Stocks hurt by dollar
gains, building drop
NEW YORK >> A drop in housing starts and a rally in the U.S. dollar on currency markets sent stocks lower yesterday as the news gave investors an incentive to collect profits.
Rough winter weather was to blame for the 7.9 percent drop in residential building construction last month from December levels, the largest tumble in a year. However, the pace of residential construction in January was up 4.1 percent from the same month a year ago, giving investors a little good news to go with the bad.
In addition, gains by the dollar, coming off all-time lows against the euro, sank large-cap stocks that had benefited from the low dollar in overseas sales.
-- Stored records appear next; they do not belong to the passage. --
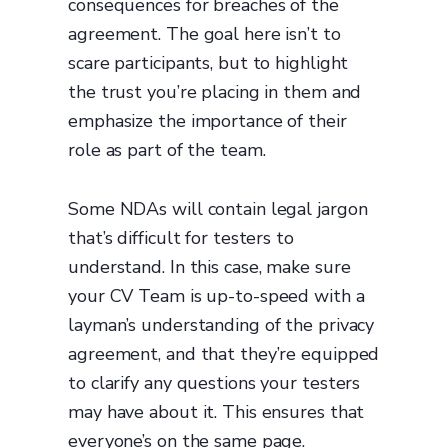
consequences for breaches of the
agreement. The goal here isn’t to
scare participants, but to highlight
the trust you’re placing in them and
emphasize the importance of their
role as part of the team.
Some NDAs will contain legal jargon
that’s difficult for testers to
understand. In this case, make sure
your CV Team is up-to-speed with a
layman’s understanding of the privacy
agreement, and that they’re equipped
to clarify any questions your testers
may have about it. This ensures that
everyone’s on the same page.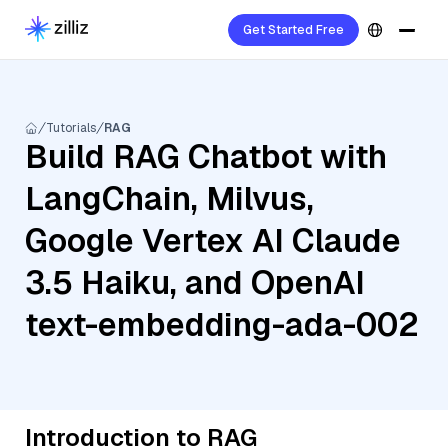
Get Started Free
Tutorials
RAG
Build RAG Chatbot with
LangChain, Milvus,
Google Vertex AI Claude
3.5 Haiku, and OpenAI
text-embedding-ada-002
Introduction to RAG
"Large-caps will take the hit for the dollar rising," said Michael Sheldon, chief market strategist at Spencer Clarke LLC. "That's sparked the selling you're seeing here."
The Dow Jones industrial average fell 42.89, or 0.40 percent, to 10,671.99.
Broader stock indicators also fell. The Standard & Poor's 500 index was down 5.17, or 0.45 percent, at 1,151.82, and the Nasdaq composite index lost 3.88, or 0.2 percent, to 2,076.47.
The price of the Treasury's 10-year note closed down 1/16 point, while its yield rose to 4.05 percent from 4.04 percent Tuesday. Two-year Treasury notes were off 1/32 point and yielded 1.68 percent, up from 1.67 percent Tuesday.
The disappointing construction data did little to convince investors that the economic recovery was stable.
"There's still a lot of uncertainty," said Bill Groenveld, head trader for vFinance Investments. "Our whole set of economic numbers over the past few weeks have been like a choppy graph -- up and down, up and down. What do you believe? That's the question."
Technology stocks fended off some selling on the strength of Rambus Inc., after a federal court dismissed antitrust charges against the computer chip maker. Rambus shot up $9.09, or 35 percent, to $34.93.
Wireless stocks held investors' attention after the $41 billion merger deal between AT&T Wireless Services Inc. and Cingular Wireless. Nextel Communications, considered another prime takeover target in the wireless industry, fell 15 cents to $28.62. AT&T Wireless slipped 6 cents to $13.72.
The Walt Disney Co. fell 19 cents to $26.71 one day after rejecting Comcast Corp.'s $54 billion takeover bid. Disney also announced it had acquired the rights to the Muppets characters from The Jim Henson Co.
Metro-Goldwyn-Mayer Inc. posted better-than-expected earnings of 25 cents per share. The film and television producer edged up 30 cents to $17.42. Hamburger chain Jack in the Box Inc. rose $1.45 to $25.85 after posting a 26 percent decline in profits. The company beat Wall Street expectations by 5 cents per share.
LaBranche & Co. rose 18 cents to $11.08 and Van Der Moolen Holdings NV climbed 11 cents to $9.41.